Il potere, si sa, è arrogante. Chiunque arrivi ad occupare una qualsiasi postazione di gestione, di supremazia su altri, di facoltà di disporre e decidere, di colpo si trasforma. Le persone più disponibili e semplici diventano altezzose, scostanti. L’orgia del potere era il famoso titolo del film di Costa-Gavras.
Sul tema c’è un singolare aneddoto, una vicenda storica curiosa, testimoniata da uno scheletro visibile per anni al Museo di Scienze naturali di Napoli. Riguarda il regno di Carlo III di Borbone, di cui si è celebrato lo scorso anno il centenario della nascita. Nel 1738 al re, da quattro anni sul trono di Napoli e Sicilia, il sultano turco Maometto V regalò un elefante indiano. Era un esemplare bellissimo e forte. Non molti, prima di allora, avevano visto quel genere di animale.

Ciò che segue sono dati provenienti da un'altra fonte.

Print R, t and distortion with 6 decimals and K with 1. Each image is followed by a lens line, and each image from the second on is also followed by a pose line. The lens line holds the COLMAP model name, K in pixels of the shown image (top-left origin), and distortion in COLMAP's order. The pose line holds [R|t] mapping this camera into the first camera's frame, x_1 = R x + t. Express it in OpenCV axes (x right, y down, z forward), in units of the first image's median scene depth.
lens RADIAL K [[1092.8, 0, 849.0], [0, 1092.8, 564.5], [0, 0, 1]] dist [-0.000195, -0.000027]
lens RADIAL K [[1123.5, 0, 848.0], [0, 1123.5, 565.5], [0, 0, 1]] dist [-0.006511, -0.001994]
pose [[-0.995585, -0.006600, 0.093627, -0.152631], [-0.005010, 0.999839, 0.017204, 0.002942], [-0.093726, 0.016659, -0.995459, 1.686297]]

L’elefante, descritto in un saggio scientifico breve da anche dal letterato dell’epoca Francesco Serao, fece così tanta impressione che fu portato in visione ad un pubblico allargato e stupito perfino al teatro San Carlo, esibito nell’opera di Pietro Metastasio “Alessandro nelle Indie”. Se ne prendeva cura e ne faceva guardia un caporale dei veterani dell’esercito Borbone.
Accadde però il non desiderato. L’elefante morì nel 1756 per un’alimentazione sbagliata e il caporale vide svanito di colpo tutto il suo potere, tutta la sua importanza. Divenne un sottufficiale come gli altri. La carcassa dell’animale fu esposta prima al Museo nazionale e poi a quello naturalistico di Napoli. Ma la depressione in cui cadde il caporale si trasformò in uno degli innumerevoli detti che riempiono la lingua napoletana. “Caporà, l’elefante è mmuorto!” si dice di qualcuno che ha perso il suo potere per circostanze nuove e improvvise, che deve smettere di sentirsi importante. Come a dire, è finita la festa. Tanti dovrebbero capire, quando siedono su sedie importanti, che all’improvviso potrebbero perdere tutto. Gli elefanti non sono eterni. Muoiono anche loro.